(Record extracts begins)
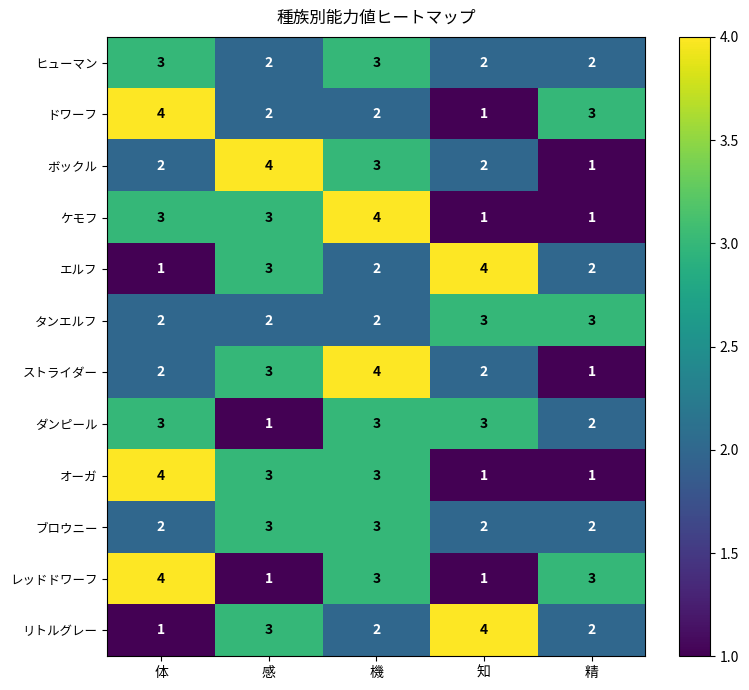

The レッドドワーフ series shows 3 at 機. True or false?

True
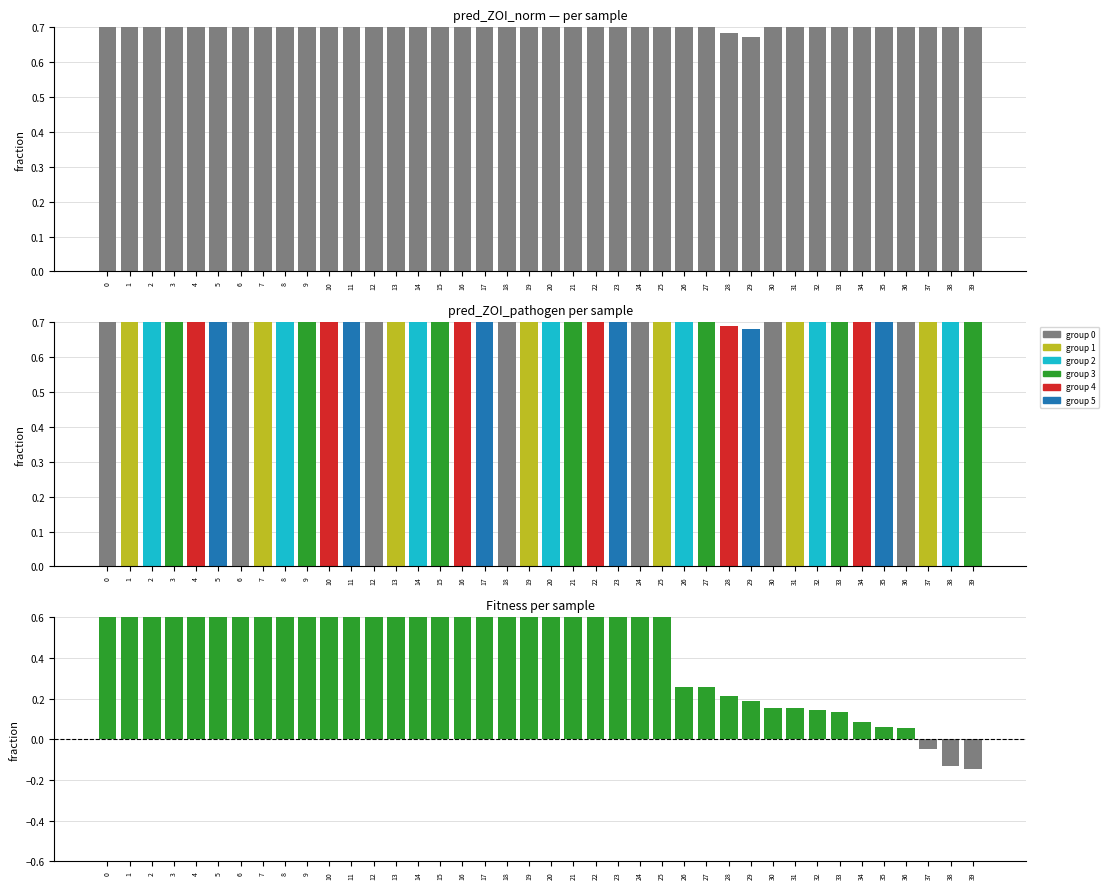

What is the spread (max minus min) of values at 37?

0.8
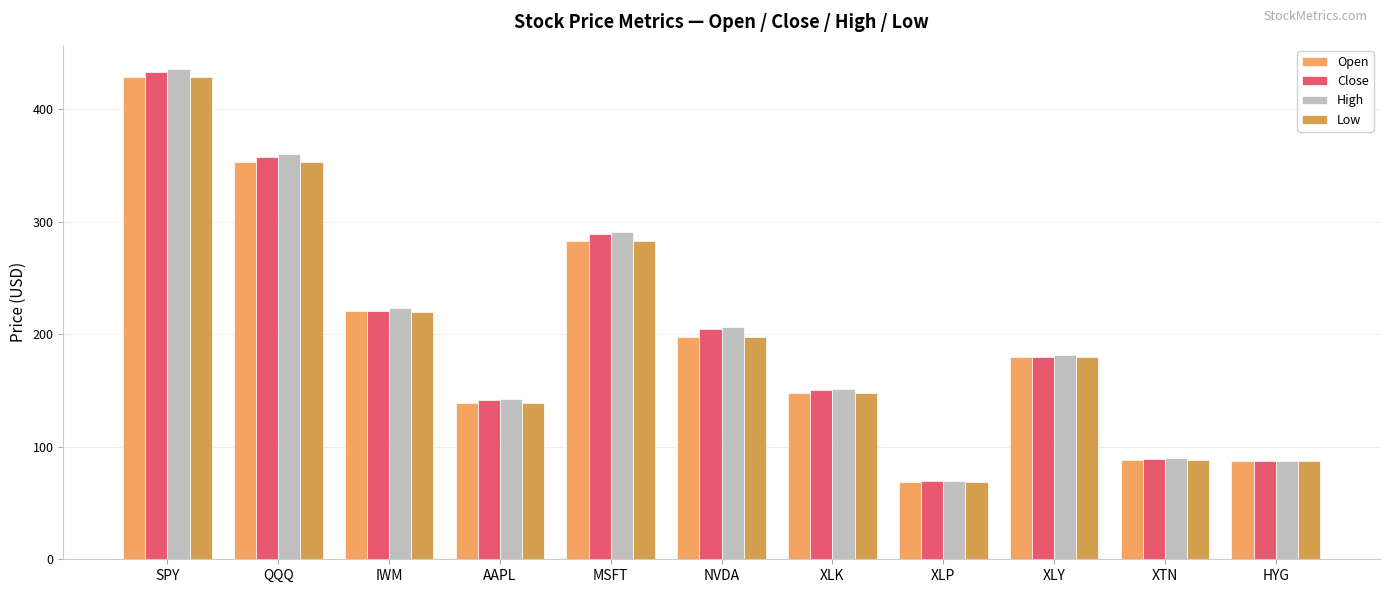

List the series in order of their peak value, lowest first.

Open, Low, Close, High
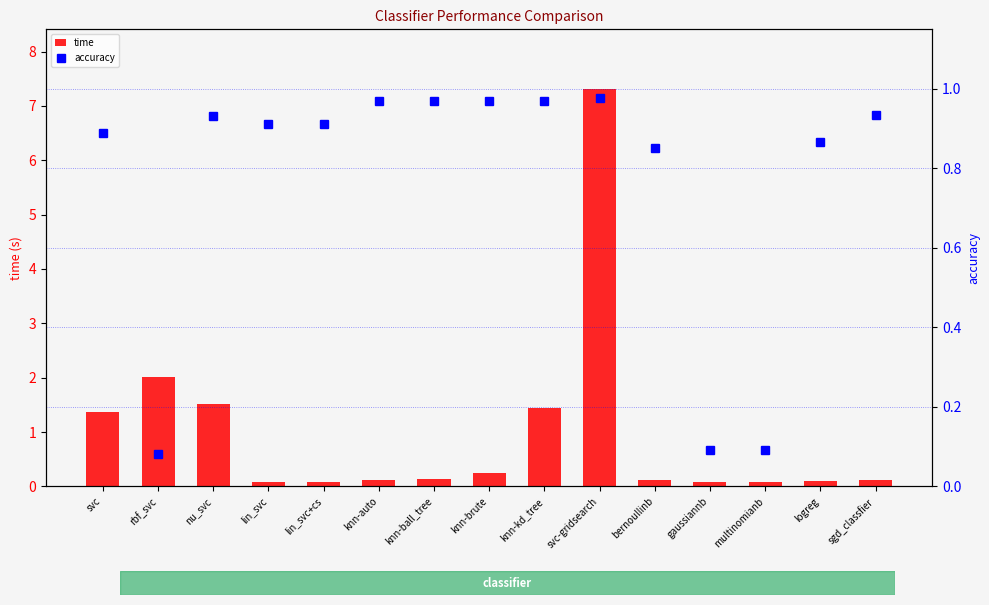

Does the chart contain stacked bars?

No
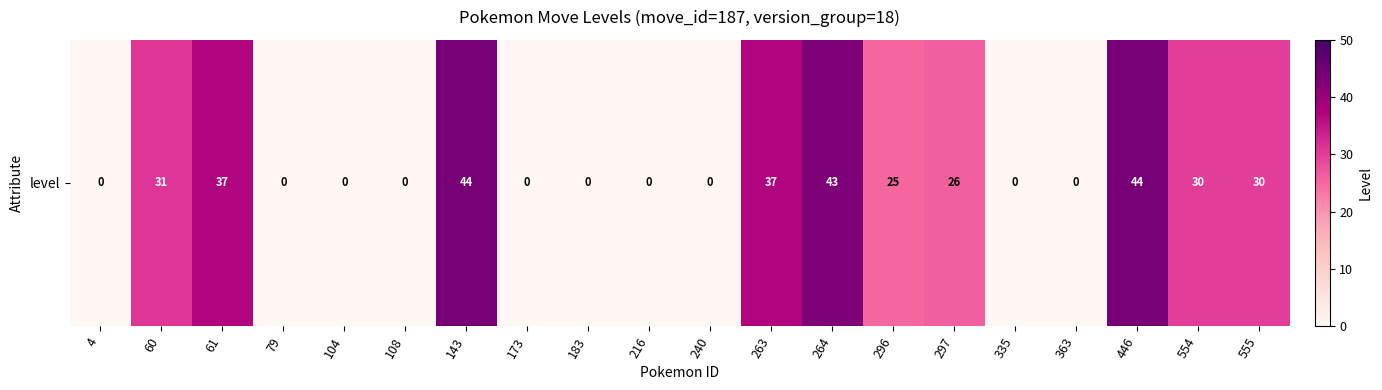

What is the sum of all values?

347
(Record extracts ends)
* [What to do]
Rewrite the lines of every item above as a single numbered list. Omit the blank lines and the pictures.

* [Written reply]
1. The レッドドワーフ series shows 3 at 機. True or false?
2. True
3. What is the spread (max minus min) of values at 37?
4. 0.8
5. List the series in order of their peak value, lowest first.
6. Open, Low, Close, High
7. Does the chart contain stacked bars?
8. No
9. What is the sum of all values?
10. 347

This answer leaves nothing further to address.